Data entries
______________________________
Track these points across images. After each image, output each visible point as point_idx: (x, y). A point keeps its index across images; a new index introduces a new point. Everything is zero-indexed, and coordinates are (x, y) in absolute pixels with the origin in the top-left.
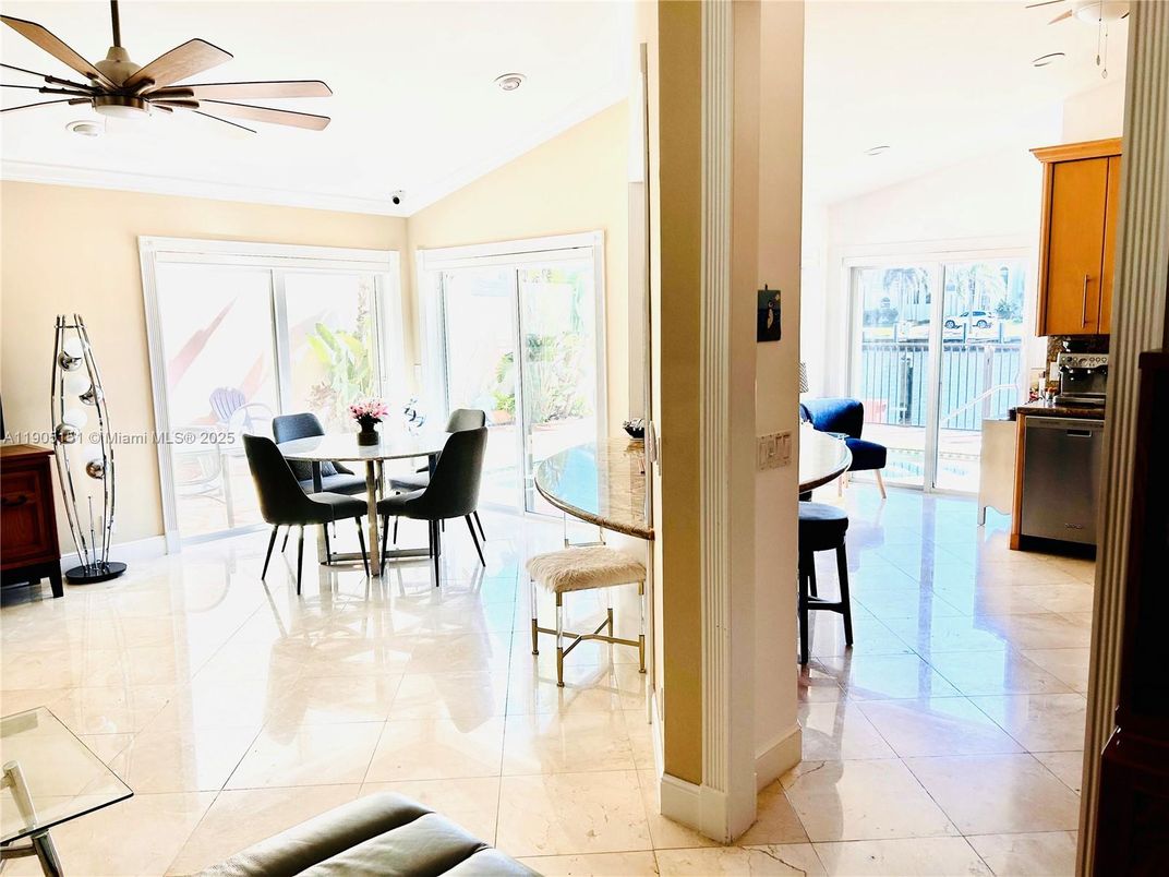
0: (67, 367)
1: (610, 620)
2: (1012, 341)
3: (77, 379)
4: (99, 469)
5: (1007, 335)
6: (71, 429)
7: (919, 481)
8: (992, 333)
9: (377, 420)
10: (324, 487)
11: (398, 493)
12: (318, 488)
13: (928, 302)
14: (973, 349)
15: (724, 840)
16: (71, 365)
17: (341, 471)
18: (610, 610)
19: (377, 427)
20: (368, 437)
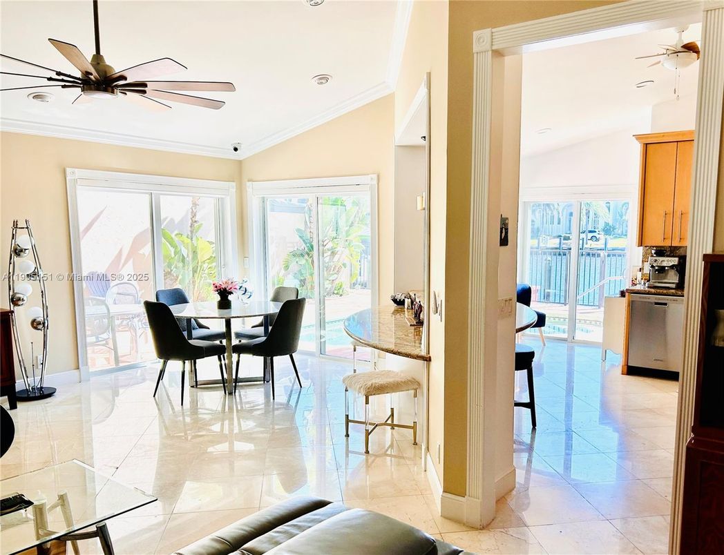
0: (19, 255)
1: (392, 415)
2: (613, 250)
3: (26, 263)
4: (40, 324)
5: (610, 246)
6: (21, 296)
7: (565, 336)
8: (600, 244)
9: (231, 293)
10: (193, 337)
11: (240, 341)
12: (190, 337)
13: (559, 223)
14: (589, 254)
15: (479, 527)
16: (22, 254)
17: (201, 326)
18: (392, 409)
19: (230, 297)
20: (224, 304)
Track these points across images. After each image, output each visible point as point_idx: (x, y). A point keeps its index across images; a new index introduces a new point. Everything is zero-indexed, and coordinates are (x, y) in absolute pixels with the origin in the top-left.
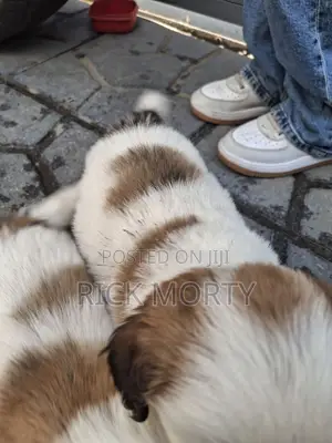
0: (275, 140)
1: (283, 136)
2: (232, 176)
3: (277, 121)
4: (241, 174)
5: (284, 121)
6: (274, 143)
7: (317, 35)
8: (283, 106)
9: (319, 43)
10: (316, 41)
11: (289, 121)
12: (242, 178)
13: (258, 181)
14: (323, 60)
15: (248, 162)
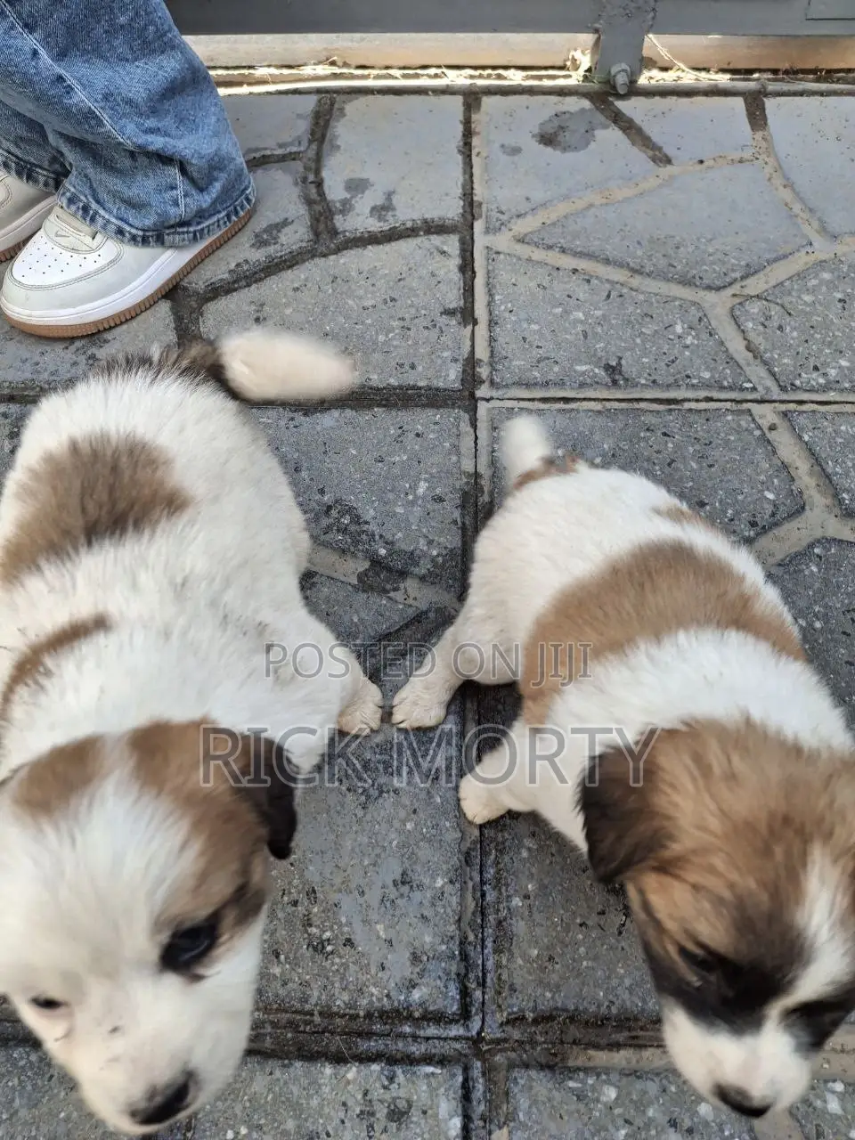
0: (92, 250)
1: (99, 237)
2: (59, 347)
3: (74, 215)
4: (72, 339)
5: (85, 209)
6: (94, 256)
7: (31, 41)
8: (71, 184)
9: (42, 52)
10: (35, 53)
11: (94, 205)
12: (78, 344)
13: (108, 336)
14: (70, 80)
15: (72, 311)
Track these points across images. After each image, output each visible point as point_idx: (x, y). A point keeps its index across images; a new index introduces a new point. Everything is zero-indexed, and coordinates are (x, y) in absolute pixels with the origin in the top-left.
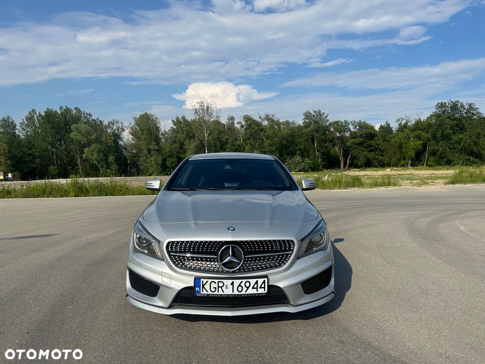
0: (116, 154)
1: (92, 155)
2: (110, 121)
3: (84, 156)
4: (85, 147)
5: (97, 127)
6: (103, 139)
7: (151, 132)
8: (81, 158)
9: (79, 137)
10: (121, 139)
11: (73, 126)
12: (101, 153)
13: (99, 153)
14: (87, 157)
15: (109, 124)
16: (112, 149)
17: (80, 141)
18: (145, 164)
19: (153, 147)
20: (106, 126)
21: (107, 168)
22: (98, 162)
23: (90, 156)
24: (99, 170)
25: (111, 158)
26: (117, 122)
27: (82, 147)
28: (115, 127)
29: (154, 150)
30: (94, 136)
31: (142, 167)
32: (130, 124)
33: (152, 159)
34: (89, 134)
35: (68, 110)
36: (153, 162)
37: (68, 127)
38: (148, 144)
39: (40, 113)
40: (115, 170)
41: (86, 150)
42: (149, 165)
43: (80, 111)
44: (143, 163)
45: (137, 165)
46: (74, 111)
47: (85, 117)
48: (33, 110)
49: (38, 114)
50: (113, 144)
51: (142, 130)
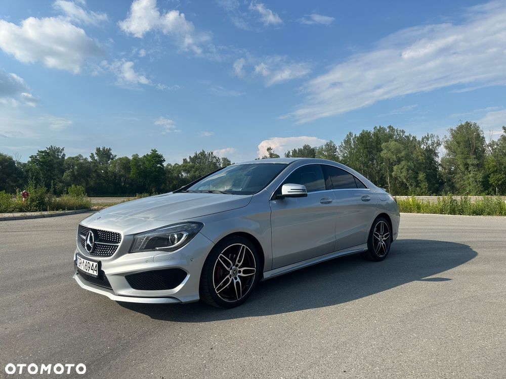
0: (428, 171)
1: (401, 173)
2: (424, 136)
3: (393, 174)
4: (395, 165)
5: (409, 144)
6: (414, 156)
7: (470, 144)
8: (391, 176)
9: (389, 155)
10: (436, 154)
11: (384, 145)
12: (410, 171)
13: (408, 170)
14: (396, 175)
15: (423, 139)
16: (423, 166)
17: (389, 159)
18: (462, 182)
19: (472, 161)
20: (419, 141)
21: (416, 186)
22: (407, 180)
23: (398, 174)
24: (408, 188)
25: (421, 176)
26: (432, 136)
27: (391, 165)
28: (430, 142)
29: (473, 165)
30: (403, 154)
31: (457, 186)
32: (445, 137)
33: (470, 175)
34: (399, 151)
35: (381, 130)
36: (471, 180)
37: (379, 146)
38: (466, 158)
39: (355, 135)
40: (426, 188)
41: (395, 168)
42: (466, 182)
43: (393, 129)
44: (459, 180)
45: (453, 183)
46: (388, 130)
47: (398, 134)
48: (350, 134)
49: (354, 136)
50: (424, 161)
51: (458, 143)
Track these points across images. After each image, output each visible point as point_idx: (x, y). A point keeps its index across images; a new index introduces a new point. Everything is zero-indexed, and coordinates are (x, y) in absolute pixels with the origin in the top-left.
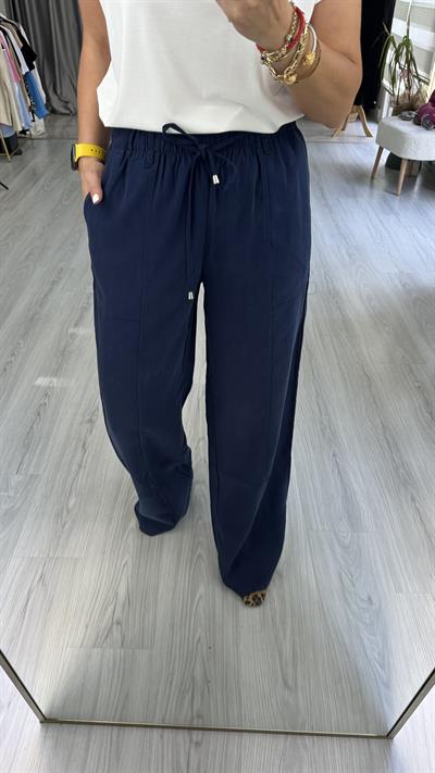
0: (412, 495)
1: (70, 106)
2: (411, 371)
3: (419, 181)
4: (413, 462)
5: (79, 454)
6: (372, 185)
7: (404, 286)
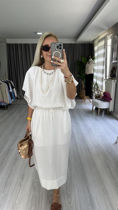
0: (108, 197)
1: (22, 97)
2: (105, 162)
3: (103, 112)
4: (108, 187)
5: (19, 188)
6: (92, 114)
7: (102, 139)
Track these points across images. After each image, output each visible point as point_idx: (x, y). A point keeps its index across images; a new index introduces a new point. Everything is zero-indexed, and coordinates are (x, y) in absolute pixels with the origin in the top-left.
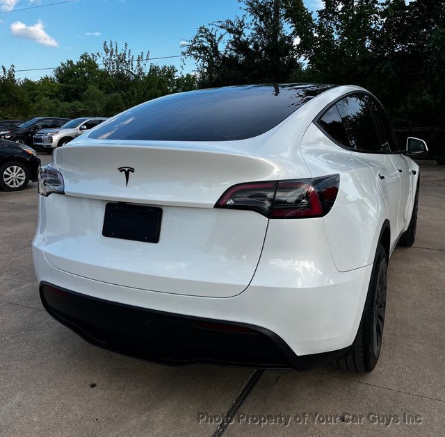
______________________________
Reproduce the data above word for word, omitting the pictures from your answer.

- _ANSWER TO THIS PROBLEM_
Track these points across images. After each image, output each visible point as point_idx: (x, y). A point keeps its index across images; a new index introduces a new point. Everything is zero-indexed, and coordinates are (x, y) in absolute pixels with the origin in the top-left.
0: (67, 367)
1: (610, 620)
2: (1012, 341)
3: (77, 379)
4: (99, 469)
5: (1007, 335)
6: (71, 429)
7: (919, 481)
8: (992, 333)
9: (377, 420)
10: (324, 487)
11: (398, 493)
12: (318, 488)
13: (928, 302)
14: (973, 349)
15: (724, 840)
16: (71, 365)
17: (341, 471)
18: (610, 610)
19: (377, 427)
20: (368, 437)
0: (19, 255)
1: (392, 415)
2: (613, 250)
3: (26, 263)
4: (40, 324)
5: (610, 246)
6: (21, 296)
7: (565, 336)
8: (600, 244)
9: (231, 293)
10: (193, 337)
11: (240, 341)
12: (190, 337)
13: (559, 223)
14: (589, 254)
15: (479, 527)
16: (22, 254)
17: (201, 326)
18: (392, 409)
19: (230, 297)
20: (224, 304)
Track these points across images. After each image, output each visible point as point_idx: (x, y). A point keeps its index across images; a new index introduces a new point. Everything is zero-indexed, and coordinates are (x, y) in absolute pixels with the origin in the top-left.
0: (275, 140)
1: (283, 136)
2: (232, 176)
3: (277, 121)
4: (241, 174)
5: (284, 121)
6: (274, 143)
7: (317, 35)
8: (283, 106)
9: (319, 43)
10: (316, 41)
11: (289, 121)
12: (242, 178)
13: (258, 181)
14: (323, 60)
15: (248, 162)
0: (92, 250)
1: (99, 237)
2: (59, 347)
3: (74, 215)
4: (72, 339)
5: (85, 209)
6: (94, 256)
7: (31, 41)
8: (71, 184)
9: (42, 52)
10: (35, 53)
11: (94, 205)
12: (78, 344)
13: (108, 336)
14: (70, 80)
15: (72, 311)
Track these points across images. After each image, output each visible point as point_idx: (x, y). A point keeps its index across images; a new index introduces a new point. Everything is zero-indexed, and coordinates are (x, y) in absolute pixels with the origin in the top-left.
0: (116, 154)
1: (92, 155)
2: (110, 121)
3: (84, 156)
4: (85, 147)
5: (97, 127)
6: (103, 139)
7: (151, 132)
8: (81, 158)
9: (79, 137)
10: (121, 139)
11: (73, 126)
12: (101, 153)
13: (99, 153)
14: (87, 157)
15: (109, 124)
16: (112, 149)
17: (80, 141)
18: (145, 164)
19: (153, 147)
20: (106, 126)
21: (107, 168)
22: (98, 162)
23: (90, 156)
24: (99, 170)
25: (111, 158)
26: (117, 122)
27: (82, 147)
28: (115, 127)
29: (154, 150)
30: (94, 136)
31: (142, 167)
32: (130, 124)
33: (152, 159)
34: (89, 134)
35: (68, 110)
36: (153, 162)
37: (68, 127)
38: (148, 144)
39: (40, 113)
40: (115, 170)
41: (86, 150)
42: (149, 165)
43: (80, 111)
44: (143, 163)
45: (137, 165)
46: (74, 111)
47: (85, 117)
48: (33, 110)
49: (38, 114)
50: (113, 144)
51: (142, 130)
0: (428, 171)
1: (401, 173)
2: (424, 136)
3: (393, 174)
4: (395, 165)
5: (409, 144)
6: (414, 156)
7: (470, 144)
8: (391, 176)
9: (389, 155)
10: (436, 154)
11: (384, 145)
12: (410, 171)
13: (408, 170)
14: (396, 175)
15: (423, 139)
16: (423, 166)
17: (389, 159)
18: (462, 182)
19: (472, 161)
20: (419, 141)
21: (416, 186)
22: (407, 180)
23: (398, 174)
24: (408, 188)
25: (421, 176)
26: (432, 136)
27: (391, 165)
28: (430, 142)
29: (473, 165)
30: (403, 154)
31: (457, 186)
32: (445, 137)
33: (470, 175)
34: (399, 151)
35: (381, 130)
36: (471, 180)
37: (379, 146)
38: (466, 158)
39: (355, 135)
40: (426, 188)
41: (395, 168)
42: (466, 182)
43: (393, 129)
44: (459, 180)
45: (453, 183)
46: (388, 130)
47: (398, 134)
48: (350, 134)
49: (354, 136)
50: (424, 161)
51: (458, 143)
Track these points across images. After each image, output each visible point as point_idx: (x, y). A point keeps its index across images; a new index introduces a new point. Everything is zero-indexed, and coordinates are (x, y) in absolute pixels with the origin in the top-left.
0: (412, 495)
1: (70, 106)
2: (411, 371)
3: (419, 181)
4: (413, 462)
5: (79, 454)
6: (372, 185)
7: (404, 286)
0: (108, 197)
1: (22, 97)
2: (105, 162)
3: (103, 112)
4: (108, 187)
5: (19, 188)
6: (92, 114)
7: (102, 139)
Track these points across images. After each image, output each visible point as point_idx: (x, y). A point keeps its index across images; a new index introduces a new point. Everything is zero-indexed, and coordinates are (x, y) in absolute pixels with the origin in the top-left.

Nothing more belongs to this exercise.